Like the sustained cinematic fugue it is, 'Barry Lyndon''s opening scenes provide a theme that will be treated to increasingly virtuosic variations throughout. Barry's father is killed in a duel. Barry lives with his mother who refuses to remarry. Barry loses his virginity to a woman playing a role while playing cards. These are the great threads - Fathers, Duels, Mother, Sex, Women, The Unattainable, Masks, Games, Gambling - weaving into the web that will eventually trap Barry Lyndon, Fate like a spider picking him off sadistically limb by limb.
'Barry' is structured around duels - the film begins and climaxes with one; key plot points centre around duels and 'organised' brawls. These duels are not just of the fencing/shooting type - they can be a stand-off in gambling; the deceptive games men and women play; the punishment meted out by fathers on stepsons, elder brothers on young half-brothers; a summons to redundancy; the phlegmatic defiance of a crippled cuckold; the attempt to hoodwink an officer. it doesn't even have to be negative - Barry's introduction to the chevalier begins with tacit antagonism, ends in a moving and genuine friendship. these duels are tests Barry must pass, traps he must avoid in his forward movement towards status and wealth.
But this duality has more thematic resonance than that, signified in the name-change form Redmond Barry to Barry Lyndon. It is a conflict between the individual and society, between that individual's genuine self, if there is such a thing, and the masks he adopts to hide any defects that self might have. The moral significance of the duels change as Barry moves from being a passionate lover to a ruthless schemer. For all Thackeray's ironic wit, there is a moralising streak in his novel, not necessarily of the 'Don't rise above your station' variety, but suggesting the unhappiness waiting for anyone who will forsake their true character for glittering, but fake baubles.

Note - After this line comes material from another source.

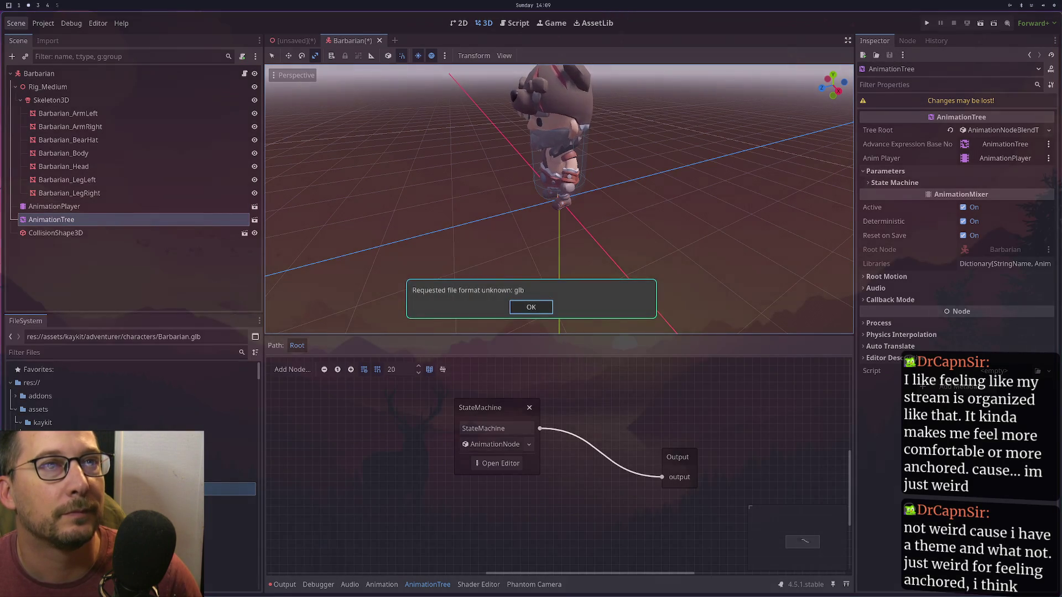
pyautogui.click(532, 308)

Kubrick takes this material and makes it his own, framing another story about a criminal outsider and a rigid, immovable social structure far more powerful than its individual constituents. Masks for Barry aren't necessarily a fragmentation of his identity, a degeneracy of his values. They are his way of beating the system, of infiltrating the fortress and destroying it from within. Far from becoming a monster, Barry is deliberately shown as both a debauchee and a loving father (the theme of fathers, from Barry's dead one, to his two benevolent father-figures; his replacing Bullingdon's father and his relationship with his own son, contrasted with the figures of mothers, is a powerful theme throughout)
It is a cliche that Kubrick is a bleak misanthrope and 'Barry Lyndon' doesn't suggest otherwise, with its farcically horrifying vision of war, and the more lethal machinations of society. The film deliberately sets in conflict (another duel) two 'times', a historical time of war and Great Powers, linked to Barry's journey from fugitive to aristocrat, and a circular time, in which events simply repeat themselves, and nothing ever changes. This is the Age of Enlightenment, where 'progress' was the soundbite, the idea that the sum of human knowledge and hence the sum of human happiness could be improved.
kubrick, bleakly, counters this - visualised in a film of staggering beauty, a successful attempt to fuse all the progressive art forms of the of the era (painting, theatre, sculpture, architecture, landscape gardening, music etc.) into a blinding whole - with scenes, especially the climactic duel with Bullingdon, suggestive of regression, primitivism, a reversion to tribalism (which, in effect, is what happens, a social order regrouping and expelling the outsider). The Church is now a henyard covered in straw, dark stage for a primitive rite, one that has been repeated throughout the film, denying all progress. the ritual, tribal drums make this overpoweringly apparent.
Barry ends up back where he began: worse, with the loss of a leg. Decades on, nothing has changed for Lady Lyndon either, signing cheques for her new 'husband', her son. The last date we see is 1789, that famous date of Revolution in France, spiralling out everywhere else, but not here, and Kubrick implies, not really anywhere. the old cliche, 'Plus ca change...'
Call me sentimental (or Irish) though, but in that final duel, when Barry refuses to kill his enemy, the light shining behind him through the narrow slits, the white doves flapping around him, suggest a religious interpretation, a suggestion that Barry may lose the world, but is somehow saved, redeemed: condemned to repetitious purgatory on earth, but beyond, who knows? Because this is Kubrick's second duality, his own, a miraculous balancing act between a film of pure abstraction, and a moving, funny, horrifying character study. Throughout Barry is made ridiculous, the dupe, the victim, and yet always retains our sympathy (largely through that heartbreakingly pained face) making even us atheists desire some salvation for him.
The film's greatest scene - the gambling table, where Barry and Lady Lyndon stare at each other in the candlelight like clockwork figures forced into humanity, is a masterpiece of cinema translating minimalist acting into genius - Ryan O'Neal in this film gives one of the great performances thanks to Kubrick, worth a thousand of yer celebrated hams.